La voce di una preside: "I disagi non nascono a scuola"

Rosanna Bornorani, preside del liceo "Virgilio", uno dei più noti di Roma: "Il suicidio della ragazza di Milazzo è un fallimento di tutta la società. A scuola si insegnano valori 'controcorrente'".
di Daniela Amenta
ROMA - Rosanna Bornorani è la preside del liceo classico Virgilio, uno dei più celebri della Capitale: oltre 900 studenti. Roccaforte dei movimenti di sinistra negli anni '70, oggi il Virgilio è il "classico" della Roma bene.

Una ragazza si suicida nel bagno di una scuola a Gela con un colpo di pistola. Che risonanza emotiva può avere tra gli alunni un gesto talmente estremo?

"Grande, non c'è dubbio. Anche se il fatto è accaduto lontano da qui, dal nostro quotidiano. Difficile commentare una disgrazia del genere. Bisognerebbe capire dove si è rotto il filo della speranza dentro questa giovanissima, il carico di disperazione che ha provato.

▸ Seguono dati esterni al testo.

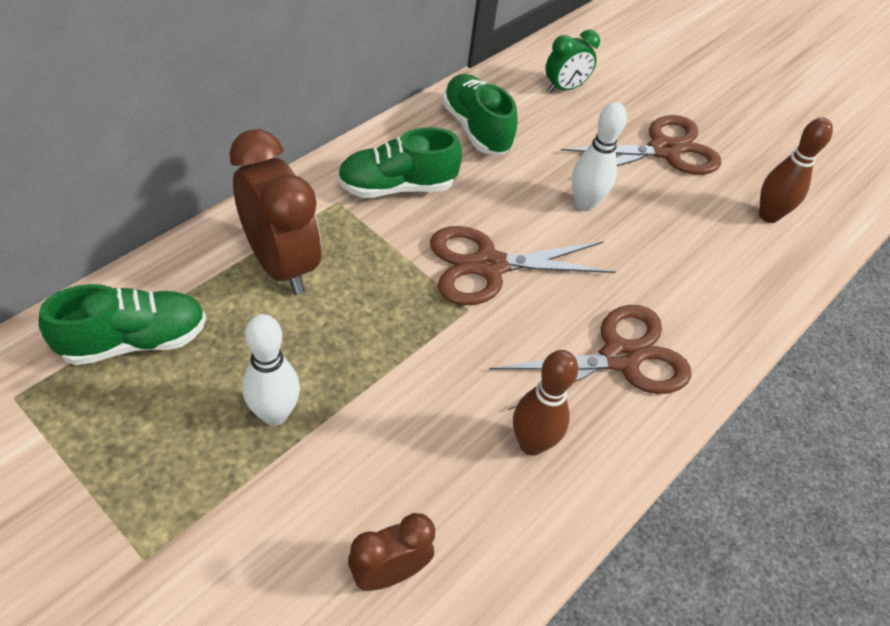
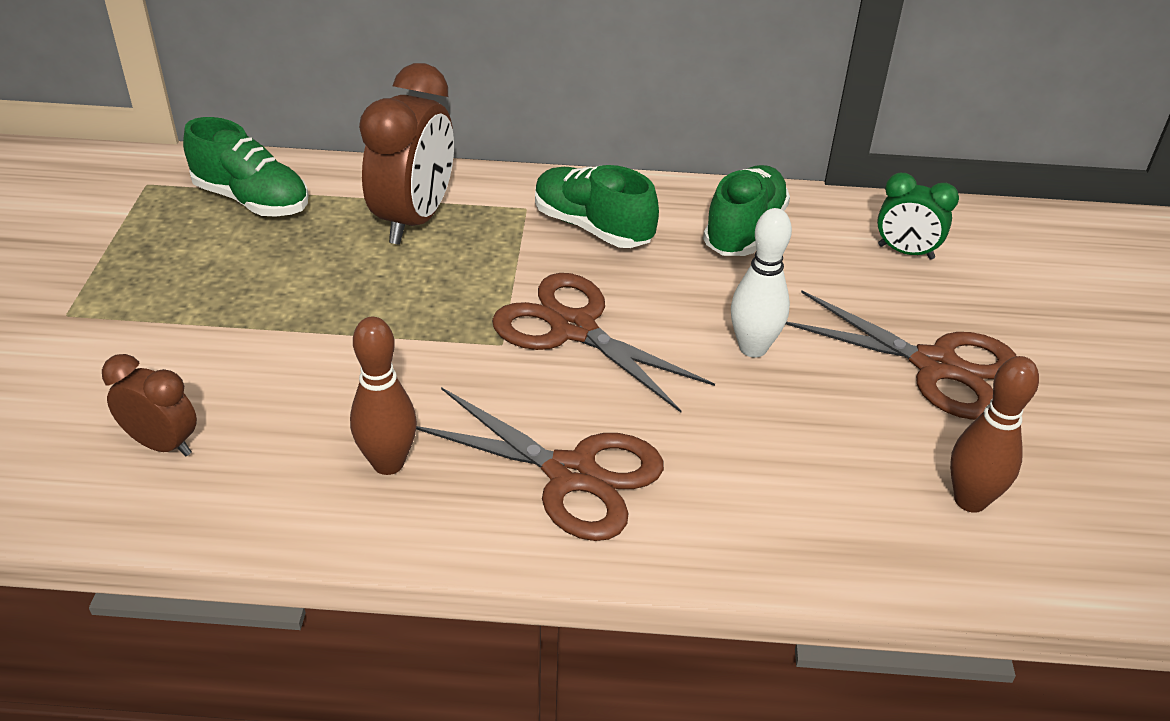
camera: 55 degrees right, 10 degrees down
white bowling pin [242,314,300,426] -> none

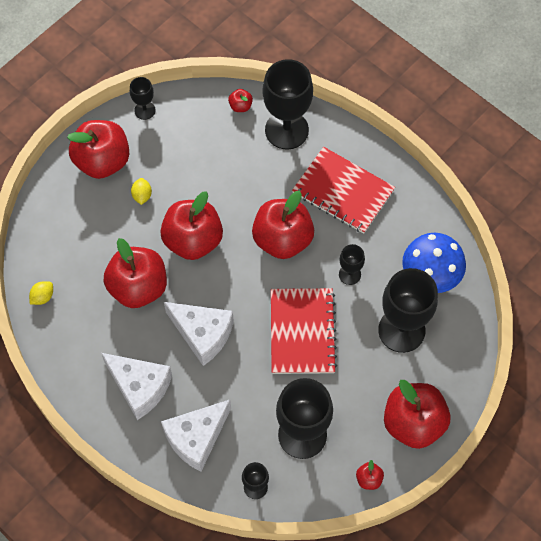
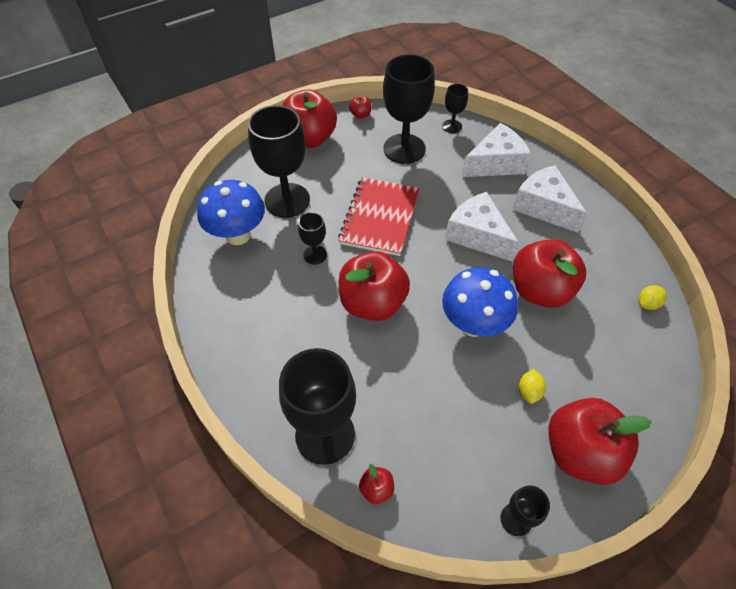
camera: 165 degrees left, 10 degrees down
red apple [160,191,223,260] -> blue mushroom [442,268,518,337]
red notebook [292,147,395,234] -> none

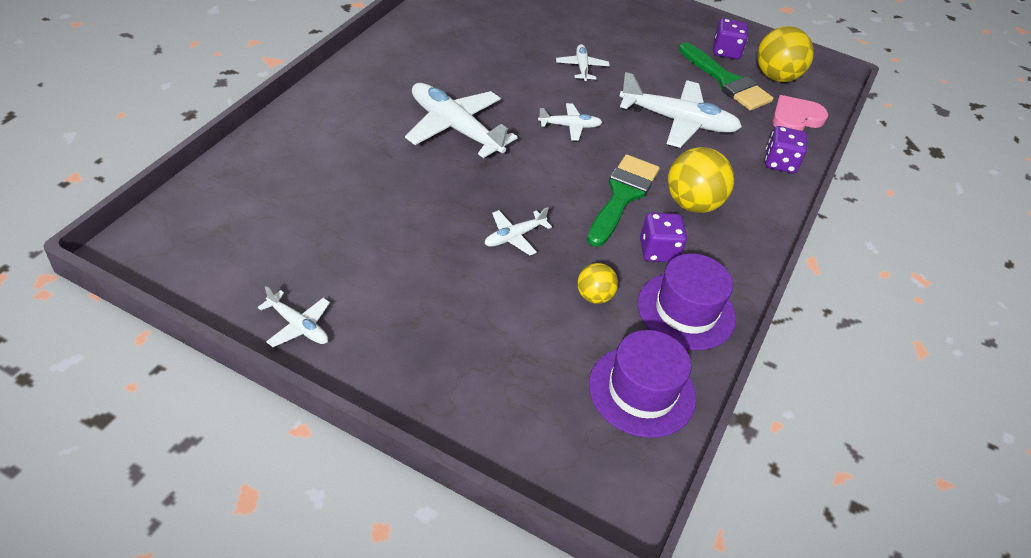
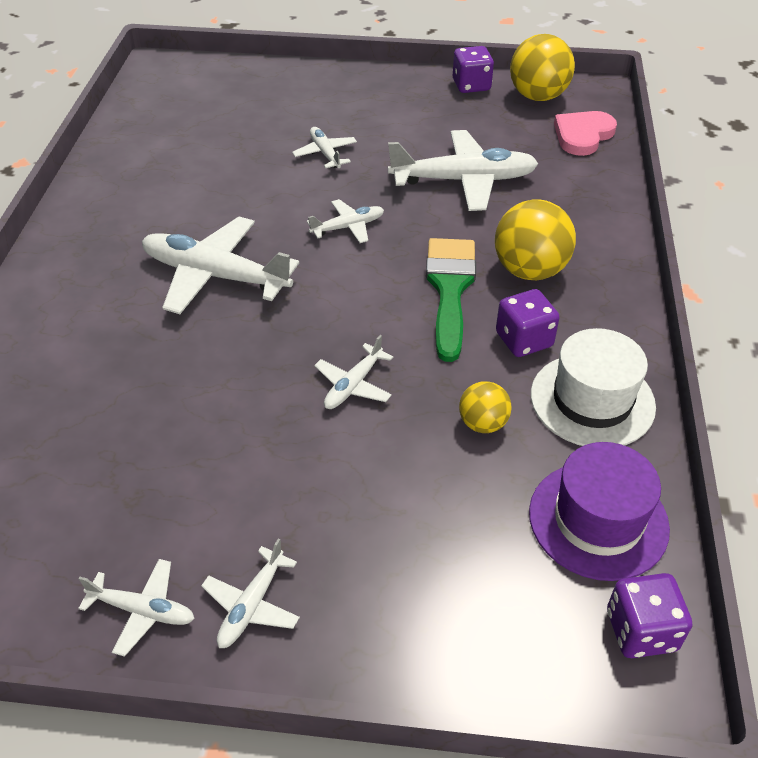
camera: 15 degrees left, 0 degrees up
purple hat [638,253,736,350] -> white hat [531,328,656,446]
green brush [679,42,773,111] -> none
purple dice [765,126,807,173] -> purple dice moved to [607,573,692,658]
none -> white plane [201,538,300,648]

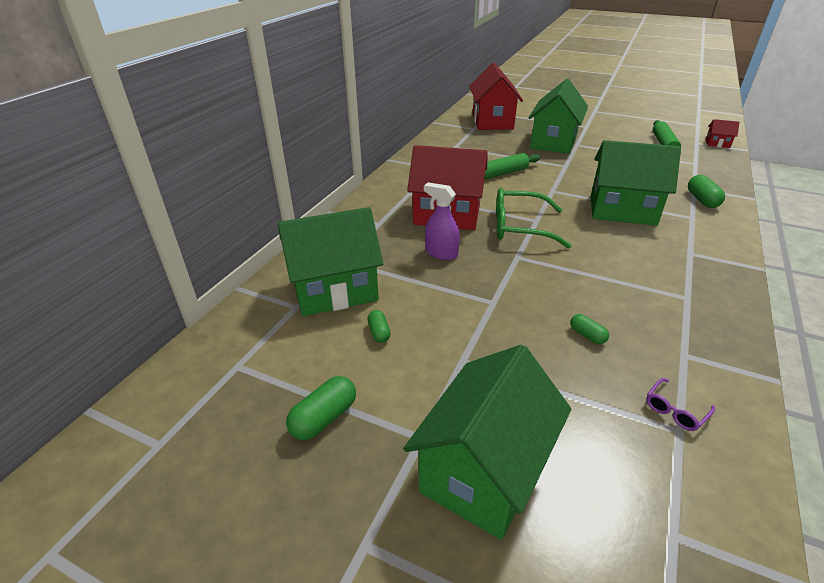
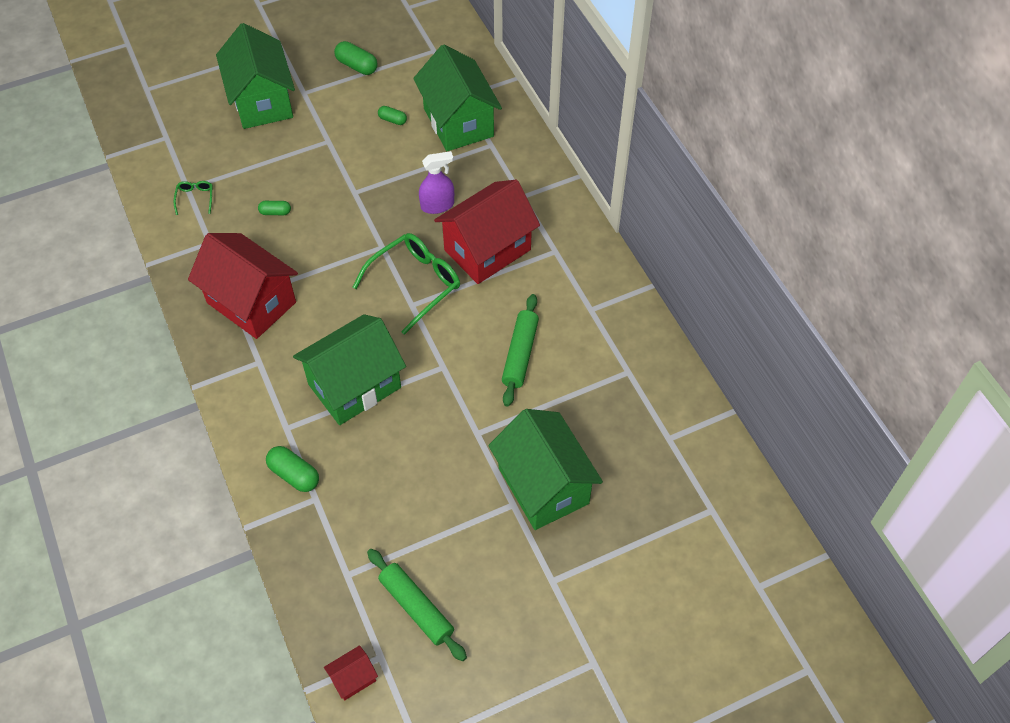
camera: 130 degrees right, 20 degrees up
green house [278,207,384,316] -> green house turned 45 degrees counterclockwise [413,45,502,151]
green capsule [286,376,356,440] -> green capsule turned 45 degrees counterclockwise [334,41,378,75]
red house [469,63,523,130] -> red house moved to [188,233,298,339]
purple glasses [646,378,715,431] -> green glasses [174,181,213,215]

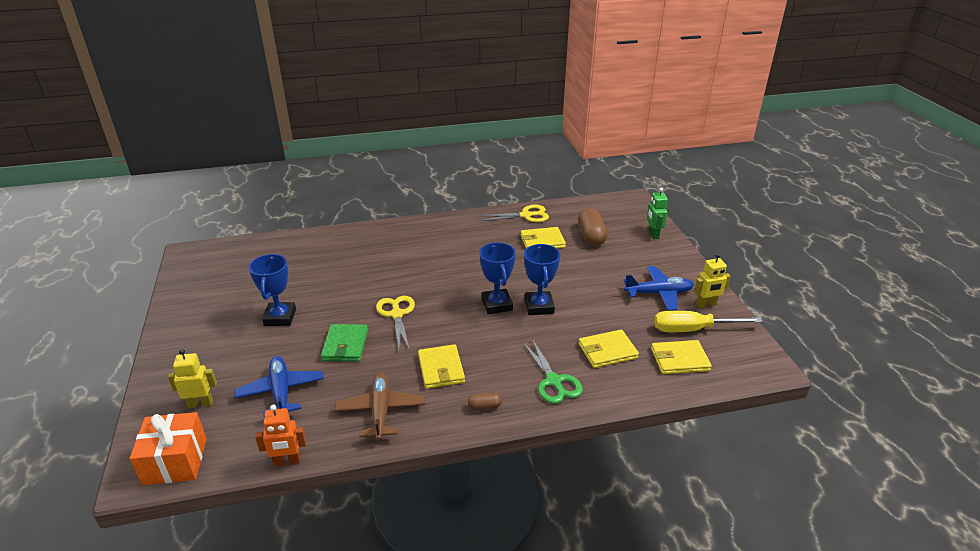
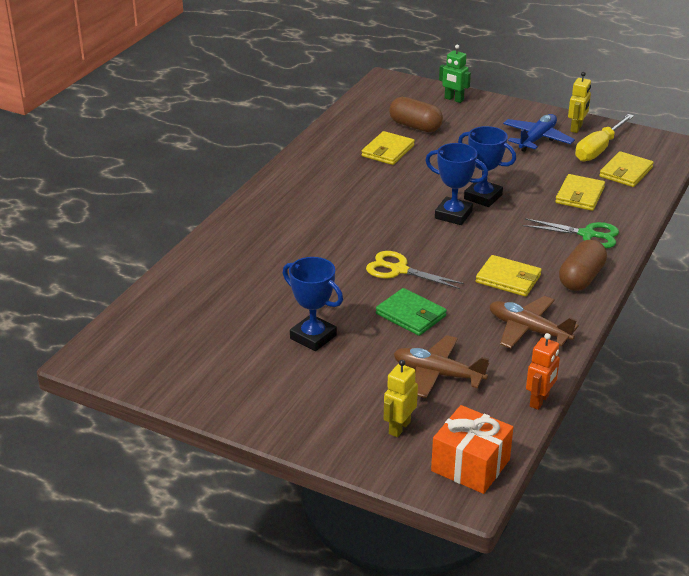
camera: 50 degrees left, 0 degrees up
blue plane [234,356,324,416] -> brown plane [394,335,489,398]
brown capsule [468,392,502,410] -> brown capsule [559,239,607,291], size x2.02
yellow scissors [479,205,549,222] -> none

Certo è che si tratta di un fallimento per l'intera società".

E anche per la scuola che ne è parte. Giusto?

"Giusto. Ma la scuola è solo un aspetto di un insieme. Ci sono altri elementi che incidono sull'immaginario dei ragazzi. Altre sirene più forti che li condizionano. Di certo, per la mia lunga esperienza, posso assicurare che la scuola accoglie i disagi, difficilmente li provoca".

Parlava di "sirene", a cosa si riferisce?

"A tutto un insieme di valori propagandati come tali e che in realtà sono poca cosa. A tutti i falsi bisogni che i media 'pompano' come necessari. Questa è l'epoca dei consumi sfrenati, dove tutto deve essere bruciato in fretta, dove conti se partecipi non se esisti. La scuola, al contrario, cerca di fare assimilare ai ragazzi altre ricchezze. Per esempio la scoperta del fascino delle arti, dell'armonia, della storia. E mi creda, non è semplice".

Sta dicendo che la scuola va controcorrente rispetto alla realtà?

"Sì, esatto. Siamo qui a insegnare valori poco commerciabili, poco appettibili. Ma ci crediamo, e proviamo a fare del nostro meglio. E' la nostra sfida quotidiana".

Anche rispetto alle famiglie?

"Anche. I genitori a volte sono più confusi degli adolescenti. Fanno fatica a dire 'no'. Va di moda la logica del 'tutto e subito', anche in casa. Poi, sui banchi di scuola, gli insegnanti dicono esattamente il contrario e il ragazzo, bene che vada, si trova disorientato".

Ma i ragazzi si fidano ancora della scuola, le assegnano un ruolo centrale?

"Assolutamente sì, c'è un legame forte che ci unisce. Siamo una fetta importante del loro vissuto. Loro per noi, noi per loro".

Cosa vuol dire uccidersi a scuola?

"Vuol dire comunicare alla propria comunità sociale una disperazione infinita. Non so, non ho elementi per dirlo, ma credo che questa giovanissima vittima stesse chiedendo almeno ai compagni di classe, forse agli insegnanti, una maggiore attenzione".

Ma esiste la "categoria" dei giovani?

"Secondo me è una categoria sbagliata. Così si svuota di ogni contenuto, di ogni ricchezza il loro essere. Che è multiforme e prezioso".